**** DATA FOR THE TASK

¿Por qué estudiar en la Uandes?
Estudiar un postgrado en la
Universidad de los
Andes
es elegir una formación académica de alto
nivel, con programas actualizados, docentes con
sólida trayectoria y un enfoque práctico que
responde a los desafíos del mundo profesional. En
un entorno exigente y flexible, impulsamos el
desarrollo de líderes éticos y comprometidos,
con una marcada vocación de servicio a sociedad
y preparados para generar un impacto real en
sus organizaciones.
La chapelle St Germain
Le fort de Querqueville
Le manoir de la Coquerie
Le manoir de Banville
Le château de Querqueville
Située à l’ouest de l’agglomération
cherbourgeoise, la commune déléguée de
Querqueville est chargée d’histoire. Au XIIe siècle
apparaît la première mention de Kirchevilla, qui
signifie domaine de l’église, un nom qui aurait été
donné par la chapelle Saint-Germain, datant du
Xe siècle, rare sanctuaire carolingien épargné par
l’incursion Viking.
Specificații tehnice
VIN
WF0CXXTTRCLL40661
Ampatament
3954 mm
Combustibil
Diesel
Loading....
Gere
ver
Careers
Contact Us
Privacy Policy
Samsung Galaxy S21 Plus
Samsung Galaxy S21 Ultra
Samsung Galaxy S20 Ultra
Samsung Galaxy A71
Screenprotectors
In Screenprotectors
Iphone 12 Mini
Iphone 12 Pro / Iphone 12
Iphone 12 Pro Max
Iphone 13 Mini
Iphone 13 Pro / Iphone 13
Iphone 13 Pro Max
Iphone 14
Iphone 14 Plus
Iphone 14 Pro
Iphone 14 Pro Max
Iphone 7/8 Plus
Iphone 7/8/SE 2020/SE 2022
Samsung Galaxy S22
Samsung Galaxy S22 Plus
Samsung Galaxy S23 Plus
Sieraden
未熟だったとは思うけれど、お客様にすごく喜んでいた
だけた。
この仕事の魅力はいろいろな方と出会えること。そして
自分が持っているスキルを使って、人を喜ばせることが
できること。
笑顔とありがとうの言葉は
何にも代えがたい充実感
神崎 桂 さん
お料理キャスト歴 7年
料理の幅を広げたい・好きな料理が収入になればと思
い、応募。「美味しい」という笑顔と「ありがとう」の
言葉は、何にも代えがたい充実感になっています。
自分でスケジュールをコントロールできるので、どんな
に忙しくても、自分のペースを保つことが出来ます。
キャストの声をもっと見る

********
**** DATA FOR THE TASK

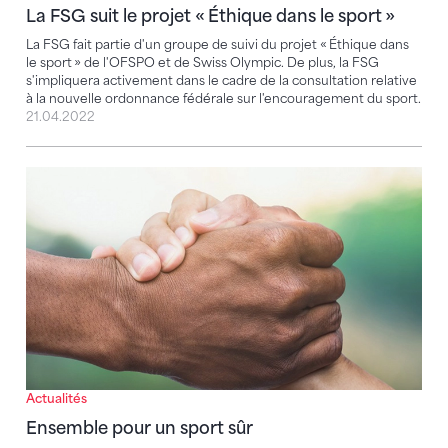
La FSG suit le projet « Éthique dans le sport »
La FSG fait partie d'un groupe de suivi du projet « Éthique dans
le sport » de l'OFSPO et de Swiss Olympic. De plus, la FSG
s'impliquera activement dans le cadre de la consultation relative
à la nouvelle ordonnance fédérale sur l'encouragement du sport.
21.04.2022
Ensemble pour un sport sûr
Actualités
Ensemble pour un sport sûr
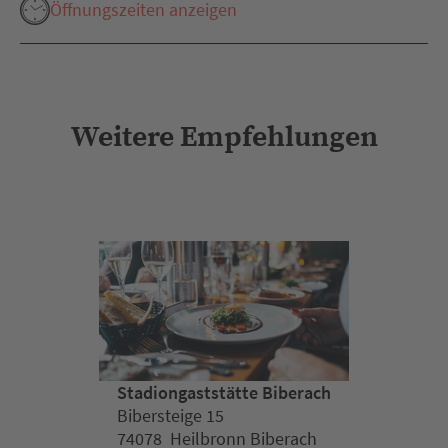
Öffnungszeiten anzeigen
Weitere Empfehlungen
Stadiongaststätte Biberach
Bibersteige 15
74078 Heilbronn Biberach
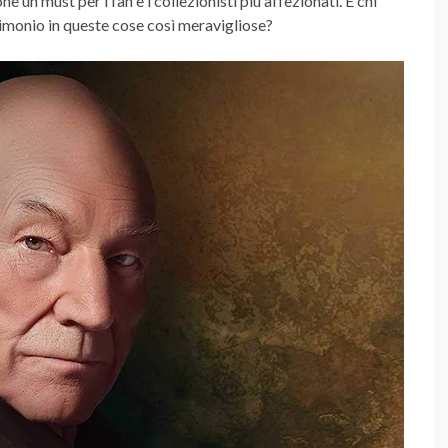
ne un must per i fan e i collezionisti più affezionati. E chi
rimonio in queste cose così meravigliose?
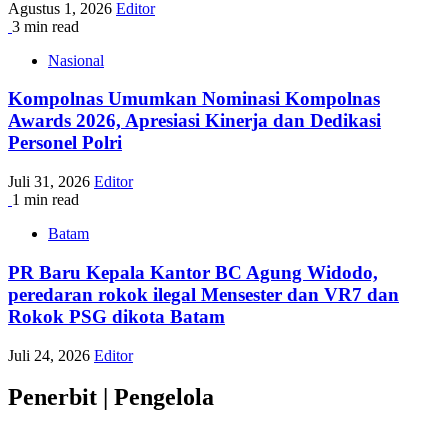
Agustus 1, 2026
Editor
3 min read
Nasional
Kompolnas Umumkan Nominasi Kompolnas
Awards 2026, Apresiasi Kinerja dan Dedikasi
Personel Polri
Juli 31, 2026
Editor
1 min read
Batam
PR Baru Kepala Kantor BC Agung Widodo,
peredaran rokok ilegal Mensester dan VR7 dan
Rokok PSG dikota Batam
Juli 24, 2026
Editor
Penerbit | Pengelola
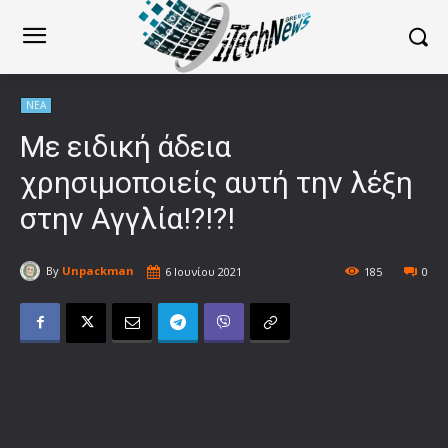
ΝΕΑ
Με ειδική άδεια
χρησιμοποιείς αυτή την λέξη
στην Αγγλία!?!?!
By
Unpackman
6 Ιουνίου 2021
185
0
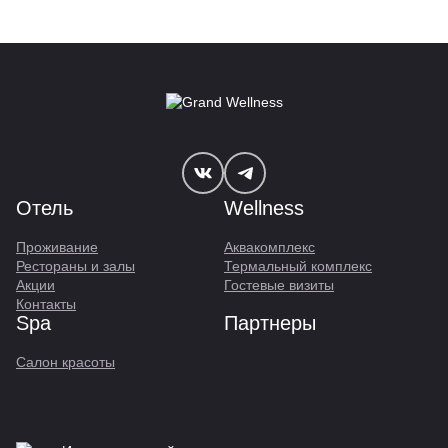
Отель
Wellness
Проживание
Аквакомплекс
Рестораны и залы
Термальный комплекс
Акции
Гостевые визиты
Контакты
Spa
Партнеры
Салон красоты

********
**** DATA FOR THE TASK

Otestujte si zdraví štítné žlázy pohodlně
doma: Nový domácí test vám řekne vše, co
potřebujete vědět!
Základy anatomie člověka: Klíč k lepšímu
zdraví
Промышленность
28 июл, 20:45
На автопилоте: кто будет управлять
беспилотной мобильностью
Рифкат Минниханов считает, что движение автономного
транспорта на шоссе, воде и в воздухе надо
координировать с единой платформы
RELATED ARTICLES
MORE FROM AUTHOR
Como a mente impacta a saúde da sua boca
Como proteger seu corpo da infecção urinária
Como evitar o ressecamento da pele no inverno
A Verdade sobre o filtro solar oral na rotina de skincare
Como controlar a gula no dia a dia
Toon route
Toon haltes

********

WHAT TO WORK ON => The answer must consist of every line from the entries above that contains the string "sport".

WRITTEN ANSWER =>
La FSG suit le projet « Éthique dans le sport »
le sport » de l'OFSPO et de Swiss Olympic. De plus, la FSG
à la nouvelle ordonnance fédérale sur l'encouragement du sport.
Ensemble pour un sport sûr
Ensemble pour un sport sûr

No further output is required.